PROMPT. Where in the listing does the string "round" appear? Copy every line that holds it.

THE RECORDS.
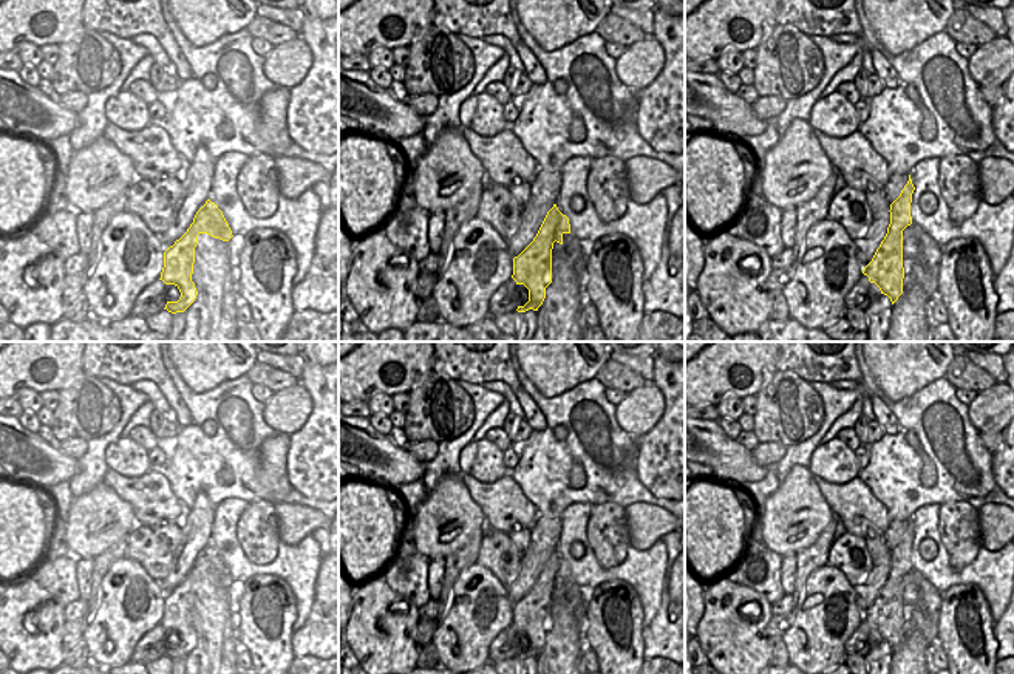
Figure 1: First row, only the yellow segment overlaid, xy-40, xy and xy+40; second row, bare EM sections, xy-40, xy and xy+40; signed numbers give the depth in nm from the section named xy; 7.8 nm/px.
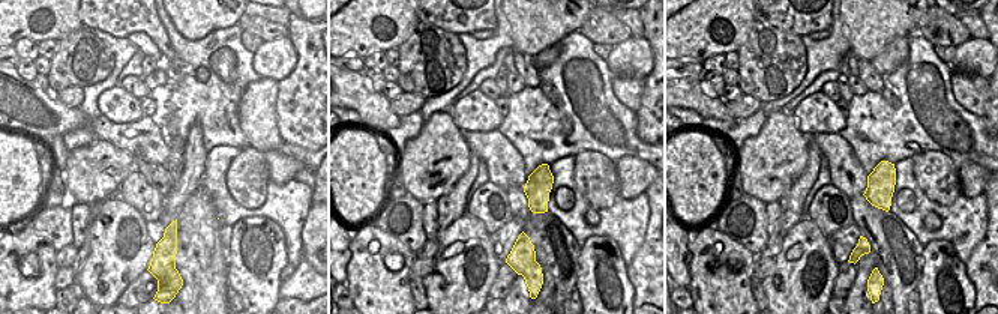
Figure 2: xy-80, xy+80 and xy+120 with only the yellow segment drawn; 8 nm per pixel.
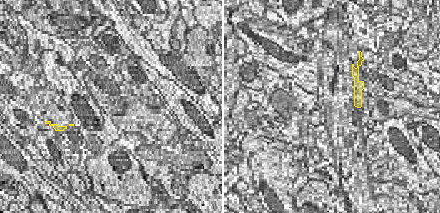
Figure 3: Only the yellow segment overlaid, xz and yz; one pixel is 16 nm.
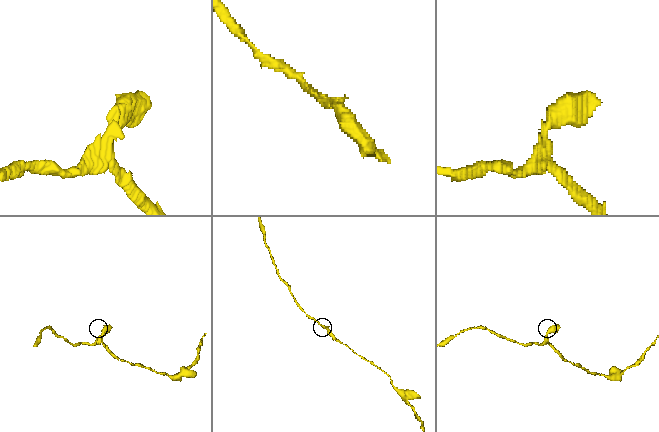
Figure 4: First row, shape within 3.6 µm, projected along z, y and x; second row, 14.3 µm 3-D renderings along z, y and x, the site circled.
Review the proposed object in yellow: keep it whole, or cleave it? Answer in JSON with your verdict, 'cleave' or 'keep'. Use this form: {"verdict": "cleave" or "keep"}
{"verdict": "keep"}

...

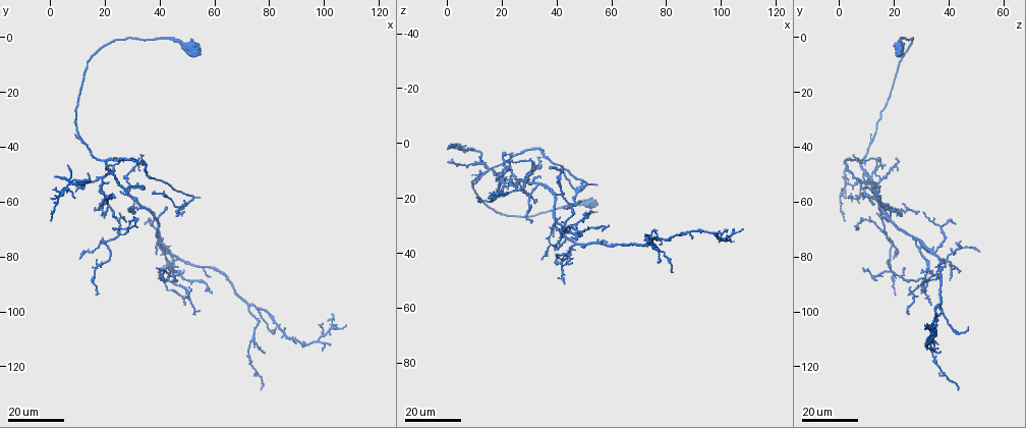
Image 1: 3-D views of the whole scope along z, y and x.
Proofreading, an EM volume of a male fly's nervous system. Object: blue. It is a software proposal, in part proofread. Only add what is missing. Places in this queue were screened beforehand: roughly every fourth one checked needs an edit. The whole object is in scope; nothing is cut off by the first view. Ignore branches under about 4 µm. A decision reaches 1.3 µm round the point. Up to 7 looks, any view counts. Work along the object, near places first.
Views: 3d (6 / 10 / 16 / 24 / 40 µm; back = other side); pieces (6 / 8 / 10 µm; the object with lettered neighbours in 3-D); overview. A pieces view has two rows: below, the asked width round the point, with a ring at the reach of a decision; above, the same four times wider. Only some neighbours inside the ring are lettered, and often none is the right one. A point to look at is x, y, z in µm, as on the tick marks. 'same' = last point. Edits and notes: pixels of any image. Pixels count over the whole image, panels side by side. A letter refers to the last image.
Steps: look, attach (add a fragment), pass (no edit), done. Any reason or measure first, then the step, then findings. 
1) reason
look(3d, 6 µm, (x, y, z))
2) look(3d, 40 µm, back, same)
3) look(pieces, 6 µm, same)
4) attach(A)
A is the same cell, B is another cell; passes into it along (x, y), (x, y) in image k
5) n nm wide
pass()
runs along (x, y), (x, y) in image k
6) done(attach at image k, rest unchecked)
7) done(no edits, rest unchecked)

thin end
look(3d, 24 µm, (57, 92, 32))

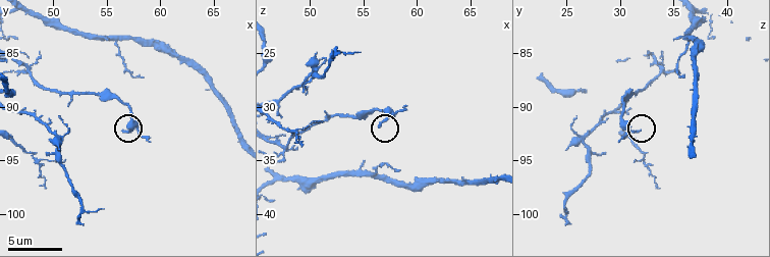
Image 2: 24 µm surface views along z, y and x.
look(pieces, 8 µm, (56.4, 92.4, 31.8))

ANSWER TO THIS EXERCISE.
Proofreading, an EM volume of a male fly's nervous system. Object: blue. It is a software proposal, in part proofread. Only add what is missing. Places in this queue were screened beforehand: roughly every fourth one checked needs an edit. The whole object is in scope; nothing is cut off by the first view. Ignore branches under about 4 µm. A decision reaches 1.3 µm round the point. Up to 7 looks, any view counts. Work along the object, near places first.
Views: 3d (6 / 10 / 16 / 24 / 40 µm; back = other side); pieces (6 / 8 / 10 µm; the object with lettered neighbours in 3-D); overview. A pieces view has two rows: below, the asked width round the point, with a ring at the reach of a decision; above, the same four times wider. Only some neighbours inside the ring are lettered, and often none is the right one. A point to look at is x, y, z in µm, as on the tick marks. 'same' = last point. Edits and notes: pixels of any image. Pixels count over the whole image, panels side by side. A letter refers to the last image.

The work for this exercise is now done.